"Our soil is the land of Iraq," said Haithem Rissan, the head of the delegation.
Because they usually share the same socially conservative goals, the Islamic parties that run Basra are often grouped together in a way that conceals divisions based on history and loyalties. Musabah's Virtue Party, for example, is an offshoot of the movement led by the father of Moqtada Sadr, a young, stridently anti-American cleric whose militia twice fought U.S. forces last year. While Sadr caters to the street, the Virtue Party appeals to professionals and intellectuals.
Mohammed Musabah has been the governor of Basra for a month.
The contest between the religious parties is fierce, far more intense than their struggle with secular groups. Musabah views the other Islamic parties as the biggest threat to his success, even if he refrains from lambasting them, as he did during the campaign.
"There are many other parties and movements trying to inflame the situation," he said on this day.
As in other cities in southern Iraq, the contest is usually fought within the security forces established during the past two years. Musabah estimates that 75 to 80 percent of Basra's policemen are loyal not to him but to the rival Islamic parties. In his first month, he has already fired the two most powerful police officials, both disciples of the Supreme Council for the Islamic Revolution in Iraq, a leading Shiite party.
"We represent the law," he told a delegation of three police officers that came next in his string of meetings. "We are legal.

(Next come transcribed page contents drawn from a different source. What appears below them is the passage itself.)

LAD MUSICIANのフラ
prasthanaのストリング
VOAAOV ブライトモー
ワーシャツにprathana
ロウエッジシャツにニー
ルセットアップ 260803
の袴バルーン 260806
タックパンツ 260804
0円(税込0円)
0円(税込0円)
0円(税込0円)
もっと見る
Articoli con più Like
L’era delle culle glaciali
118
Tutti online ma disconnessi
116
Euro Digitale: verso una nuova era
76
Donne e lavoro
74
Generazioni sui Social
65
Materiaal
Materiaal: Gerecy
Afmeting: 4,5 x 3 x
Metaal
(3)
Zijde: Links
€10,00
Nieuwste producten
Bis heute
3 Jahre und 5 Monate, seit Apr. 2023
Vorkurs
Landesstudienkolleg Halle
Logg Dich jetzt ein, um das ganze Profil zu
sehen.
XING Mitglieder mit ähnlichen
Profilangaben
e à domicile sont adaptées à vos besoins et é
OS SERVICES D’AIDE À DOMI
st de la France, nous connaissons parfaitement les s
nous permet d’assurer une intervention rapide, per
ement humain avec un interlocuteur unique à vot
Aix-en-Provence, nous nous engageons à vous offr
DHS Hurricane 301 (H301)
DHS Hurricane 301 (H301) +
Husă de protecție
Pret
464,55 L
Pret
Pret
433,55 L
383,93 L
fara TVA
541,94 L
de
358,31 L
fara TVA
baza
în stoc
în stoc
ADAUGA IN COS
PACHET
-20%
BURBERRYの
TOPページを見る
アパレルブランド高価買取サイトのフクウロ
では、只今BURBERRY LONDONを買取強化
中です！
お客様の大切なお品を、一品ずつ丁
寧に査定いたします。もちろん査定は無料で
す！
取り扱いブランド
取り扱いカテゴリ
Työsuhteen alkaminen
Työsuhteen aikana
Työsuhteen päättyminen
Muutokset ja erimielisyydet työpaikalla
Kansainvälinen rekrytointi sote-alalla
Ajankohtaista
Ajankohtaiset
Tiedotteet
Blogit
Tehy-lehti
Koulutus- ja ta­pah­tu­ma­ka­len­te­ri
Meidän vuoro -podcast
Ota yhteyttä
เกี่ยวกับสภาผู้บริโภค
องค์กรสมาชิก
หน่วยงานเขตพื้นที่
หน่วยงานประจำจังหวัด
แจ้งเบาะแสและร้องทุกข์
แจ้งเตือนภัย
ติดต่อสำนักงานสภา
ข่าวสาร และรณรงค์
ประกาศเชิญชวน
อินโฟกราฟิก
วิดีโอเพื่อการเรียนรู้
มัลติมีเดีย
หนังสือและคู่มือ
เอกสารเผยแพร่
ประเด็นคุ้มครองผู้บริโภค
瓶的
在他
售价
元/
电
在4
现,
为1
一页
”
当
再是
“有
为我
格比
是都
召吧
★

We are elected."
They complained that other officers were loyal to parties; they worried that the tribes ignored their authority.
"Just tell them the governor is your tribe," Musabah said.
A delegation of tribesmen followed, wearing the black checkered head scarves and robes of village elders. On one side was the aggrieved brother of a man killed at a wedding party four months ago by stray gunfire. On the other were two tribal sheiks trying to get him to relent in his demand that 17 people from the groom's family should move to another town as punishment.
Fists crashed on the arms of chairs. Fingers pointed. Shouts were interrupted by an occasional "Permit me to speak!" Sheik Ali Almerian, the short, wiry brother of the slain man, turned to the governor. "If you don't solve the problem," he said in rough, rural Arabic, "there will be more bloodshed!" There were more pleas for the man to relent. "Never! There is no negotiation!"
Musabah sat at his desk, quiet. The quarrel went on for a half-hour before he made a suggestion: Invite all the parties to the governor's office next week, and they will find a compromise.
A 'Son of Basra'
To many in Basra, Musabah remains an unknown quantity. So far, those who have met him say he is a good listener, someone who is upright and kind. The complaints are those heard often about the new generation of religiously oriented leaders in Basra: He is inexperienced and not highly educated. (He has a two-year associate degree as a surveyor.) The vocal secular element in the city worries that his moderate veneer conceals a more draconian conservatism.
"The election was excellent, but the result was bad," said Saleh Najim, the dean of Basra University's engineering college.
Musabah speaks little of religion. He said he no longer considered himself a member of the Virtue Party, but rather a "son of Basra." As for faith, he said, that was best left to others. "We will deal with everyone in the same spirit," he said. "Religious issues don't have anything to do with government affairs. This is the purview of the clerics."
His day neared an end, as trays of tea kept arriving. He secured a weapons permit for a Catholic priest and dealt with contractors struggling with Basra's collapsing sewage system. The foremen of a state-owned ironworks pleaded for money to restart their factory. A local cleric asked whether funds were available to rebuild a neighborhood mosque. Musabah's secretary, Furat Salih, brought in a handwritten piece of paper that documented faltering electricity production in Basra, a report he receives daily.
A delegation of utility workers soon arrived. Its members were flustered and a little cynical. Hours-long blackouts are perhaps the biggest complaint among Basra residents, and the workers said they were at wit's end. Their equipment was 25 years old. Solutions, they said, remained merely ink on paper.
"We're suffering, and we'll suffer especially this summer. We have no spare parts and no generators," said Maytham Wasfi, the assistant general director for power distribution in southern Iraq. "Electricity is just worn out, especially in the south."
Musabah winced, then tried to reassure them.
"We're going to be very frank with the masses," he said.